The Community Development Block Grant (CDBG) has been a longstanding issue on our Policy Agenda.
The Community Development Block Grant (CDBG) has been a longstanding issue on our Policy Agenda. It is a tool that is designed to support the community development work and activities that our members do every day. The CDBG program was developed to provide local governments and communities with more decision-making power in local funding choices to address and mitigate poverty and blight. Furthermore, it is designed to be a “bottom-up” approach to developing viable urban communities for low- to moderate-income people by providing decent housing and economic opportunities. Since 2020, we have conducted a host of surveys, meetings, and interviews with CDAD members and partners to identify their top goals and priorities around CDBG funding in Detroit. We’ve hosted educational seminars for our members with the City of Detroit’s Housing and Revitalization Department (HRD) which administers the local CDBG program. In 2021, we hosted a webinar with the Detroit Field Office of the United States Department of Housing and Urban Development (HUD) to learn about the federal community development programs. We have also completed an extensive amount of research to understand how the City of Detroit has allocated its annual CDBG grant over the past few years. Moreover, we completed a scan of comparable cities that include Cleveland, Pittsburgh, and Milwaukee to understand how Detroit’s CDBG program compares and to identify best practices that could be applied in Detroit.

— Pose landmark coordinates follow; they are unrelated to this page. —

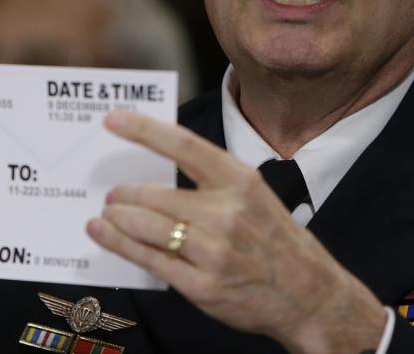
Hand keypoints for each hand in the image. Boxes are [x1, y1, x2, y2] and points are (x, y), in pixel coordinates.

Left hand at [87, 112, 386, 353]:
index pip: (183, 145)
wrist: (308, 294)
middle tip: (112, 194)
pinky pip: (150, 259)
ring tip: (107, 215)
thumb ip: (212, 182)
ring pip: (146, 226)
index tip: (113, 119)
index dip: (144, 130)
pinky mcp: (203, 285)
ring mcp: (214, 251)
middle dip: (123, 194)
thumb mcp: (254, 195)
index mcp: (240, 180)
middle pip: (154, 194)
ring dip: (117, 218)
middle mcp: (226, 212)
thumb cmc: (274, 239)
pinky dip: (120, 244)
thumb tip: (156, 172)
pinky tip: (105, 234)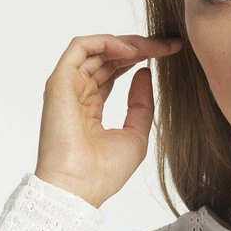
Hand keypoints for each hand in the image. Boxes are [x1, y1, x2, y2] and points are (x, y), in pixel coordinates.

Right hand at [36, 33, 182, 207]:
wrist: (80, 187)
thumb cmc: (103, 171)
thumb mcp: (135, 135)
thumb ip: (141, 104)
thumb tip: (144, 73)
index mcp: (91, 106)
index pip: (115, 71)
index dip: (141, 58)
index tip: (171, 53)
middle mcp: (77, 92)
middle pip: (108, 57)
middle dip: (140, 47)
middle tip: (169, 45)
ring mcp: (67, 86)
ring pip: (97, 49)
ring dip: (128, 44)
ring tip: (155, 47)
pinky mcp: (60, 81)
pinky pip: (81, 47)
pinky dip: (107, 43)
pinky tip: (133, 52)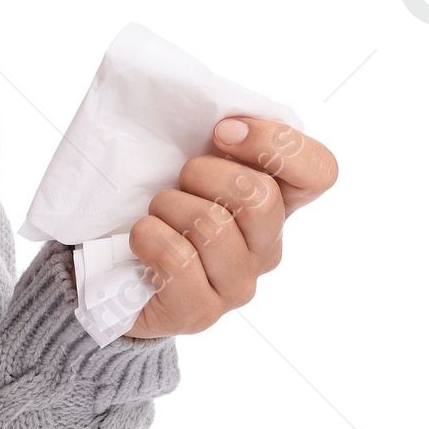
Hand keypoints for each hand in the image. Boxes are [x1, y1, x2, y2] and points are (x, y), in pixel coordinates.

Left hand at [121, 116, 338, 338]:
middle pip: (258, 196)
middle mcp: (266, 247)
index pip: (320, 171)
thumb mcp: (185, 157)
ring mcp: (238, 284)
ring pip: (211, 225)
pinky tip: (142, 243)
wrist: (109, 265)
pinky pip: (177, 260)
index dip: (275, 143)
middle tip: (177, 182)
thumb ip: (216, 135)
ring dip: (166, 207)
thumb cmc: (152, 199)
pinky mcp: (200, 312)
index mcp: (275, 203)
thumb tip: (227, 116)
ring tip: (156, 216)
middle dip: (201, 172)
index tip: (222, 131)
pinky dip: (147, 238)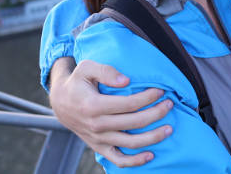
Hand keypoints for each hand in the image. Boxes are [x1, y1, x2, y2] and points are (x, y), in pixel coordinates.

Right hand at [48, 57, 173, 166]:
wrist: (60, 103)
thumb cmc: (77, 82)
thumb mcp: (86, 68)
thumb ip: (106, 71)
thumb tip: (126, 81)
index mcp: (93, 106)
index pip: (129, 104)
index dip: (148, 97)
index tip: (161, 90)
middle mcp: (96, 125)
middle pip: (134, 123)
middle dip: (157, 113)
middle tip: (170, 104)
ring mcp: (98, 139)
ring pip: (130, 143)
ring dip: (153, 137)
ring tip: (169, 128)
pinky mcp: (99, 147)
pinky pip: (118, 160)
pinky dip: (135, 161)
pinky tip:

Through a partnership between the Community Development Advocates of Detroit’s (CDAD) Policy Committee and the former Building the Engine of Community Development in Detroit’s (BECDD) System Capitalization Task Force, we have developed a report titled “Equitable Use of CDBG in Detroit” [insert report link] that includes the results from all of our surveys and research. The report provides recommendations for the City of Detroit to improve and meet local needs around citizen participation, housing, capacity building and technical assistance for local nonprofits, and calls for increased oversight of the program.